1. **Parse argument**: The argument is either a file path to a SKILL.md file, or a skill name/description. If no file path is provided, search for the skill using Glob — first in the current working directory (e.g., `**/skills/**/<name>/SKILL.md`), then in `~/.claude/skills/**/<name>/SKILL.md`.

2. **Read the skill file** and separate the YAML frontmatter from the body content. Also read any other files in the same directory (sibling files referenced by or bundled with the skill).

3. **Extract declared allowed-tools**: Parse all entries under `allowed-tools:` in the frontmatter.

4. **Scan all skill content** (SKILL.md body + sibling files) for tool usage.

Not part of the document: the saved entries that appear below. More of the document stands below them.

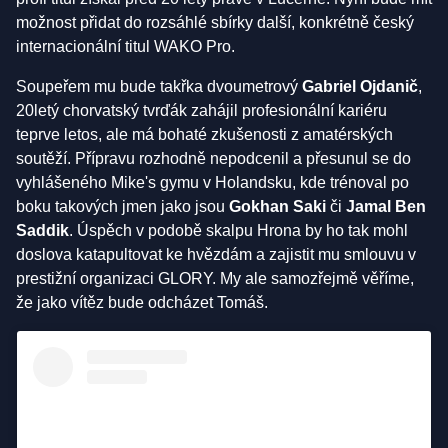
možnost přidat do rozsáhlé sbírky další, konkrétně český
internacionální titul WAKO Pro.
Soupeřem mu bude takřka dvoumetrový
Gabriel Ojdanič
,
20letý chorvatský tvrďák zahájil profesionální kariéru
teprve letos, ale má bohaté zkušenosti z amatérských
soutěží. Přípravu rozhodně nepodcenil a přesunul se do
vyhlášeného Mike's gymu v Holandsku, kde trénoval po
boku takových jmen jako jsou
Gokhan Saki
či
Jamal Ben
Saddik
. Úspěch v podobě skalpu Hrona by ho tak mohl
doslova katapultovat ke hvězdám a zajistit mu smlouvu v
prestižní organizaci GLORY. My ale samozřejmě věříme,
že jako vítěz bude odcházet Tomáš.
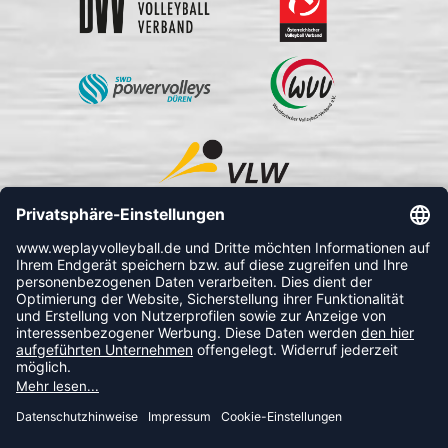
FOLLOW US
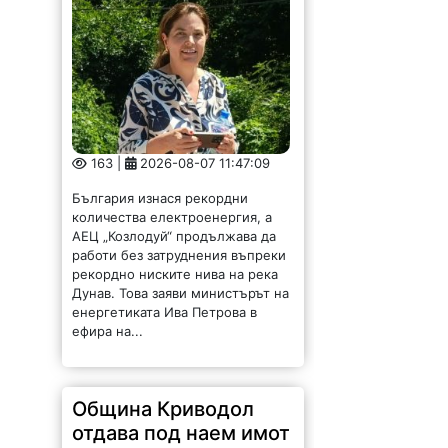
163 |
2026-08-07 11:47:09
България изнася рекордни
количества електроенергия, а
АЕЦ „Козлодуй“ продължава да
работи без затруднения въпреки
рекордно ниските нива на река
Дунав. Това заяви министърът на
енергетиката Ива Петрова в
ефира на...
Община Криводол
отдава под наем имот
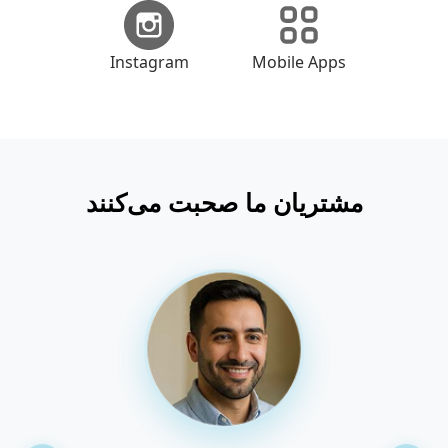
Instagram
Mobile Apps
مشتریان ما صحبت می‌کنند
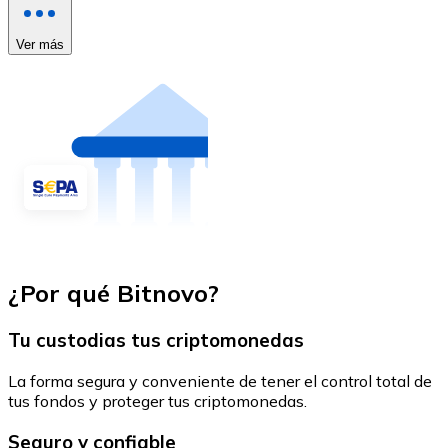
Ver más
¿Por qué Bitnovo?
Tu custodias tus criptomonedas
La forma segura y conveniente de tener el control total de
tus fondos y proteger tus criptomonedas.
Seguro y confiable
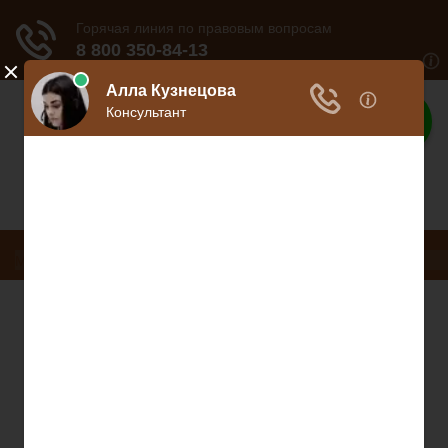
Дело юриста
Все о юриспруденции
Меню
Трудовое право
Пенсионное страхование
Кредитование
Предпринимательское право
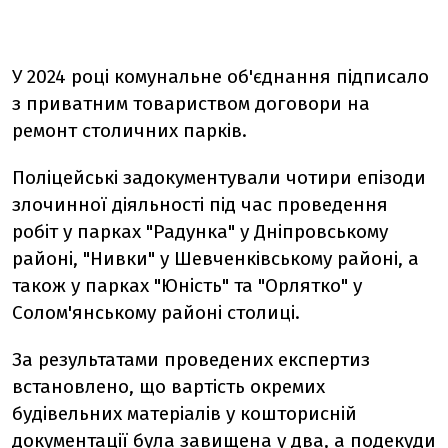
У 2024 році комунальне об'єднання підписало
з приватним товариством договори на
ремонт столичних парків.
Поліцейські задокументували чотири епізоди
злочинної діяльності під час проведення
робіт у парках "Радунка" у Дніпровському
районі, "Нивки" у Шевченківському районі, а
також у парках "Юність" та "Орлятко" у
Солом'янському районі столиці.
За результатами проведених експертиз
встановлено, що вартість окремих
будівельних матеріалів у кошторисній
документації була завищена у два, а подекуди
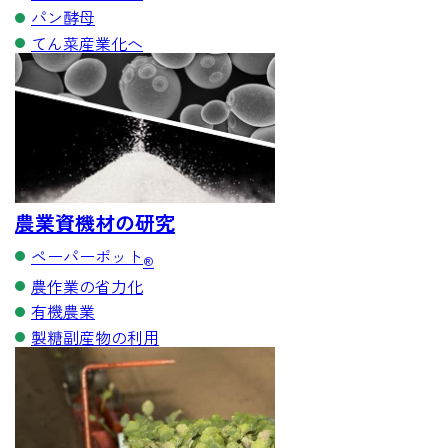
パン酵母
てん菜産業化へ
農業資機材の研究
ペーパーポット
®
農作業の省力化
有機農業
製糖副産物の利用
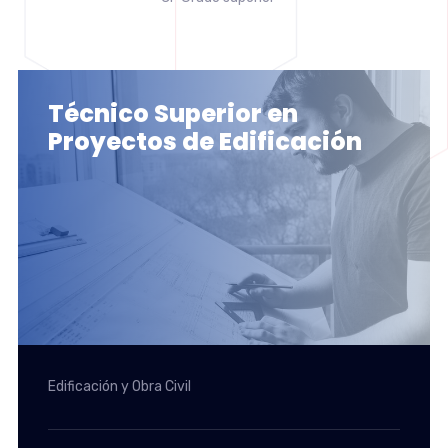
Técnico Superior en
Proyectos de Edificación
Edificación y Obra Civil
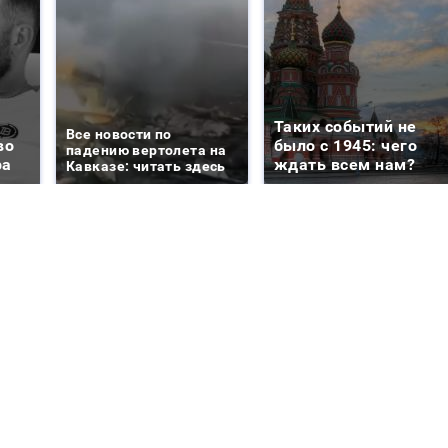
Таких событий не
Все новости по
во
было с 1945: чего
падению вертолета на
ра
ждать всем нам?
Кавказе: читать здесь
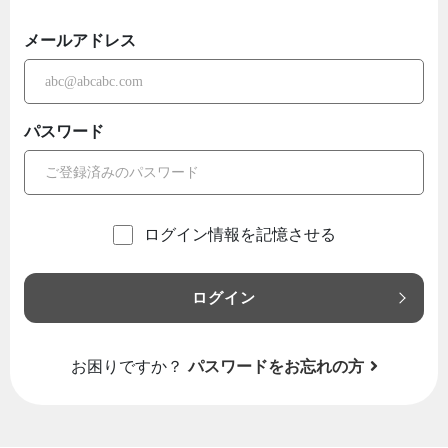
メールアドレス
パスワード
ログイン情報を記憶させる
ログイン
お困りですか？
パスワードをお忘れの方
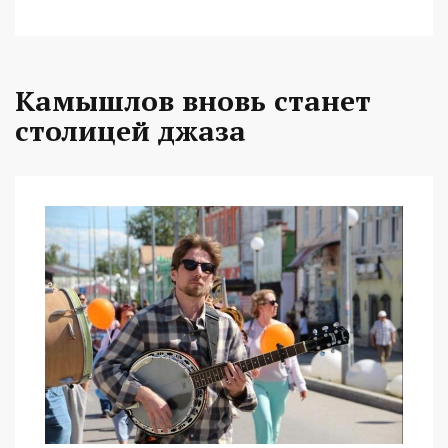
Камышлов вновь станет
столицей джаза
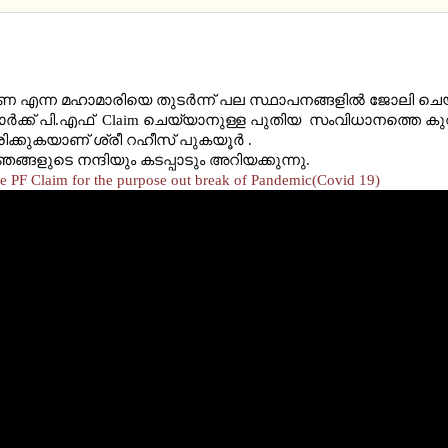
O FILE PF CLAIM FOR THE PURPOSE OUT BREAK 
IC(COVID 19)
ന്ന മഹാമാരിയെ തുടര്‍ന്ന് പല സ്ഥാപനങ്ങളില്‍ ജോലി ചെയ
ാര്‍ക്ക് പി.എഫ് Claim ചെയ്യാനുള്ള പുതിയ സംവിധാനത്തെ കുറിച
ിക്കുകയാണ് ശ്രീ റഹീസ് പുകയൂര്‍ .
ങ്ങളുടെ നന്ദിയും കടപ്പാടും അറിയക്കുന്നു.
le PF Claim for the purpose out break of Pandemic(Covid 19)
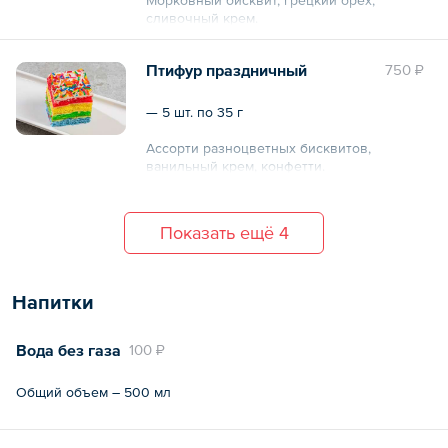
сливочный крем.
Общий вес – 175 г
Птифур праздничный
750 ₽
— 5 шт. по 35 г
Ассорти разноцветных бисквитов,
ванильный крем, конфетти.
Общий вес – 175 г
Показать ещё 4
Напитки
Вода без газа
100 ₽
Общий объем – 500 мл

Look for:
   - Explicit tool names: e.g., `Read`, `Write`, `Edit`, `Bash`, `WebFetch`, `WebSearch`, `Task`, `AskUserQuestion`, `Skill`, etc.
   - Bash command patterns: e.g., `git diff`, `git commit`, `make`, `npm`, `docker`, `python`, `curl`, etc.
   - For Bash commands found, the required allowed-tool format is `Bash(<command>:*)` (e.g., `git stash push` needs `Bash(git stash:*)`)
   - For file tools with path patterns (Read, Write, Edit), note the paths referenced (e.g., `/tmp/` needs `Read(//tmp/**)`)
   - Skill invocations: e.g., `commit`, `Use the commit skill`, `Skill(commit)`. The required allowed-tool format is `Skill(<name>)` (e.g., `commit` needs `Skill(commit)`)

5. **Compare**: For each tool detected in the body, check if it's covered by an entry in `allowed-tools`. Rules:
   - `Glob`, `Grep`, `Read`, `Write`, `Edit` are available by default for files within the project directory. Only add these when the skill needs to access files **outside** the project (e.g., `Read(//tmp/**)`, `Write(~/.config/**)`).
   - `Bash` commands always need explicit `Bash(<command>:*)` entries.
   - A Bash pattern covers subcommands (e.g., `Bash(git stash:*)` covers `git stash push`).
   - Exact match counts as covered (e.g., `WebSearch` matches `WebSearch`).

6. **Update the skill file**: For any missing tools found, add them to the `allowed-tools` list in the skill's YAML frontmatter using the Edit tool. Then report what was added.

7. **Validate**: Re-read the updated file to confirm YAML frontmatter remains syntactically valid (proper indentation, no duplicate entries, correct list format).